Les membres de chaque famille sont regroupés, chaque famille portant un numéro compris entre 1 et 310.

On trouve le nom du chef de famille, presque toujours le nom de naissance du conjoint, les prénoms des enfants et assez souvent les noms de leurs conjoints.

Nous avons également les dates naissance de toutes les personnes inscrites sur la liste, sans que nous sachions quelle est la valeur de cette information.

La mention veuf ou veuve est éventuellement indiquée ainsi que des indications sur les familles recomposées.

Une famille peut, dans certain cas, ne comporter qu’une seule personne, par exemple un célibataire sans enfants.

La présentation des informations

Le document comporte 46 pages (photo d’une page ci-contre) ; le document original a été photographié, et photocopié successivement plusieurs fois, ce qui fait que la version que nous avons eue entre les mains n’est pas de très bonne qualité ; le traitement d’image a eu essentiellement pour objectif d’en améliorer la lisibilité.

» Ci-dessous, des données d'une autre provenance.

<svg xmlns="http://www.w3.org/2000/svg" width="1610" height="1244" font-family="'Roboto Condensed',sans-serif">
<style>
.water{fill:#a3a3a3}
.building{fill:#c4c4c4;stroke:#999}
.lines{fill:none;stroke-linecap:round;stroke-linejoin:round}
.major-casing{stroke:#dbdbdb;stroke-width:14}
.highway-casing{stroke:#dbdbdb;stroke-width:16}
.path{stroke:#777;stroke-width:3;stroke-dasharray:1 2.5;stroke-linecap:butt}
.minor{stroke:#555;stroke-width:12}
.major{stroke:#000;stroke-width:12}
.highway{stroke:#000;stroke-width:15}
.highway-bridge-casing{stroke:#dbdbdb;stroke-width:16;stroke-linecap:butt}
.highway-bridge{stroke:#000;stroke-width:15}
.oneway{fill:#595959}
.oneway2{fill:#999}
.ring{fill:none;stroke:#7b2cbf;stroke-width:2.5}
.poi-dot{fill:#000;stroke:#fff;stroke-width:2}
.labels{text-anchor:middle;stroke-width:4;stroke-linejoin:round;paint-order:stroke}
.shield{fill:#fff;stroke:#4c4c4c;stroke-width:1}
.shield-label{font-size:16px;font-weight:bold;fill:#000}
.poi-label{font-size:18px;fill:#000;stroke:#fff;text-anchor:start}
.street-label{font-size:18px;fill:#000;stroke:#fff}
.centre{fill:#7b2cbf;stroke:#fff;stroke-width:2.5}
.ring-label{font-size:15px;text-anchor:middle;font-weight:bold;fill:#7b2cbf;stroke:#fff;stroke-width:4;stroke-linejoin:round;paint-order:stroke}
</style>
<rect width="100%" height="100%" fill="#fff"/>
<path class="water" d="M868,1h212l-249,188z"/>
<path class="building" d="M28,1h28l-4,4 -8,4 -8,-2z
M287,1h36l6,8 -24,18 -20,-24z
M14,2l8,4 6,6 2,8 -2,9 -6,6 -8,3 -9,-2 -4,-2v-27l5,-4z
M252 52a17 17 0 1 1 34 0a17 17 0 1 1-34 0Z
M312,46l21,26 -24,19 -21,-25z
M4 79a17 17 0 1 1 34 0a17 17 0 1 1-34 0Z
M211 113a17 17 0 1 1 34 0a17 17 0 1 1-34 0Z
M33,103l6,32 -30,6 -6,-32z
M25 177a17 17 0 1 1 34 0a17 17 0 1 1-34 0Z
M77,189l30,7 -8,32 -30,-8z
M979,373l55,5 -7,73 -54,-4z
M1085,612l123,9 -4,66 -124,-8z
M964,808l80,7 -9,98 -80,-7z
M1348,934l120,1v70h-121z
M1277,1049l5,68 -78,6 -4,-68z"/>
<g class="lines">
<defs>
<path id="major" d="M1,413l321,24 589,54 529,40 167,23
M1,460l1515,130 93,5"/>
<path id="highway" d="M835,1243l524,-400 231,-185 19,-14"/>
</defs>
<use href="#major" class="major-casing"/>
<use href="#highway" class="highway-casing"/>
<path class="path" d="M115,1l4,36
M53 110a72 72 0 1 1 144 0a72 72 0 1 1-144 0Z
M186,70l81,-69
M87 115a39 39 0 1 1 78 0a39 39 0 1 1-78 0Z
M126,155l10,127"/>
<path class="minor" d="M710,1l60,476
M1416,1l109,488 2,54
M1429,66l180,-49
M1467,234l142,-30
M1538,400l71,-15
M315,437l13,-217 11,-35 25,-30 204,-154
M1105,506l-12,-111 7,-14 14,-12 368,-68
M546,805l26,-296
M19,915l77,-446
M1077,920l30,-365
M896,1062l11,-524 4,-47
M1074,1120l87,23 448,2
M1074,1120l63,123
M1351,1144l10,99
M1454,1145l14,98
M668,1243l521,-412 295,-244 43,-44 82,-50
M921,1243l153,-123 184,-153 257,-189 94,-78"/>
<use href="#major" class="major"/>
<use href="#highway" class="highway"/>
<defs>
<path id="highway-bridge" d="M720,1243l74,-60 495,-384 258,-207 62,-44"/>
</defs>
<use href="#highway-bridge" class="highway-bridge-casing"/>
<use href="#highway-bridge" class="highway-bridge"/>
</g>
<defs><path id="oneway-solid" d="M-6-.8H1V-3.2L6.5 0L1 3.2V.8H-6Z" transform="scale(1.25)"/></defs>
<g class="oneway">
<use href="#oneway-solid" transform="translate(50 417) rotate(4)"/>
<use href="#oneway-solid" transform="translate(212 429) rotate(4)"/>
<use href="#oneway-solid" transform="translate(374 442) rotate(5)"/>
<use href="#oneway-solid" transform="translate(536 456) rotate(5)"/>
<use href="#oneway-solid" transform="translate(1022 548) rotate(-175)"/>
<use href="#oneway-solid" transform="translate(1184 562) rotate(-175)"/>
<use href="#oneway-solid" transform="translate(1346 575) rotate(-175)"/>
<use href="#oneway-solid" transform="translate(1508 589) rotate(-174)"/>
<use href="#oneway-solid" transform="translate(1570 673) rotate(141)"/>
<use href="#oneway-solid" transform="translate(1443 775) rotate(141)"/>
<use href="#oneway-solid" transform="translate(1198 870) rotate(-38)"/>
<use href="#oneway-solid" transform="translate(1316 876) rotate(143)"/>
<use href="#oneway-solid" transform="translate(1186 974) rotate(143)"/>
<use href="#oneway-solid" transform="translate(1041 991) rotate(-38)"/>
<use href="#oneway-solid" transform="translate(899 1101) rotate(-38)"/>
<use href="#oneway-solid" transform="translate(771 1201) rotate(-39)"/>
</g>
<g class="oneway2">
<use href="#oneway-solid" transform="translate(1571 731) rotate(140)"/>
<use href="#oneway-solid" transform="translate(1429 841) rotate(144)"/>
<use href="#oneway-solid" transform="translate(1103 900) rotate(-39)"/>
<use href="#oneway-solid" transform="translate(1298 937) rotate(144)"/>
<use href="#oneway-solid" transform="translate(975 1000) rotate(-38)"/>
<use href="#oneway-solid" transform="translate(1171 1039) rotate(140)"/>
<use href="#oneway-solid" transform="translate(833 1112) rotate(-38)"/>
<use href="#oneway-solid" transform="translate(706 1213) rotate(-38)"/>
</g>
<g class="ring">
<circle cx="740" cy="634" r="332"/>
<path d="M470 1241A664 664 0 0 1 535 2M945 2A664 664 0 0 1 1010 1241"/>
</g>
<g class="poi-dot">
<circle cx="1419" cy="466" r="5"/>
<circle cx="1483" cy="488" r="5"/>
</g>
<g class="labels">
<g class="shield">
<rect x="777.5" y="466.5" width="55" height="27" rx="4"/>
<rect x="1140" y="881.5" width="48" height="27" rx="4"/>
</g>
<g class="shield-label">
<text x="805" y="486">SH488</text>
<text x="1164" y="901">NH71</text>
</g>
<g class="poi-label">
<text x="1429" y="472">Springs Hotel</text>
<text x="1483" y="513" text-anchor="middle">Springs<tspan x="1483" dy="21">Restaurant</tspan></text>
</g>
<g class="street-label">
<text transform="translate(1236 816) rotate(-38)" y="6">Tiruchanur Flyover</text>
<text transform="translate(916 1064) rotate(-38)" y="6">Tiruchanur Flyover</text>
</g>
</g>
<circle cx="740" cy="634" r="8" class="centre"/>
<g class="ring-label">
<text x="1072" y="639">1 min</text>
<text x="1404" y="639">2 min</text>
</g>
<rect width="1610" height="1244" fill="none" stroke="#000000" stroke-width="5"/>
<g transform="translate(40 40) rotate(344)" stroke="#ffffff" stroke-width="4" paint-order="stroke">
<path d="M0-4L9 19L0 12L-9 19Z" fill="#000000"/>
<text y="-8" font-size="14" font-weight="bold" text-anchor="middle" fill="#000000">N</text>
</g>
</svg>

Dans la colonne de gauche de chaque page apparaissent les numéros des familles ; ces numéros apparaissent sur la partie informatique de la présentation, dans les informations complémentaires, mais ont été supprimées dans les reproductions que nous avons faites, afin de donner plus de surface à la partie utile du document.

Les pages ont été photographiées en général en trois parties ; une partie contient en général plusieurs familles ; dans ce cas, les différentes familles sont séparées par un trait rouge.

Par ailleurs, les traitements de luminosité et de contraste ne sont en général pas constant à l’intérieur ce qui peut donner l’impression trompeuse qu’il s’agit d’un montage artificiel.

Enfin, les membres de certaines familles sont répartis, dans le document d’origine, sur deux pages consécutives.

Nous avons rassemblés ces deux parties par montage en rappelant la séparation du document d’origine par une bande bleue.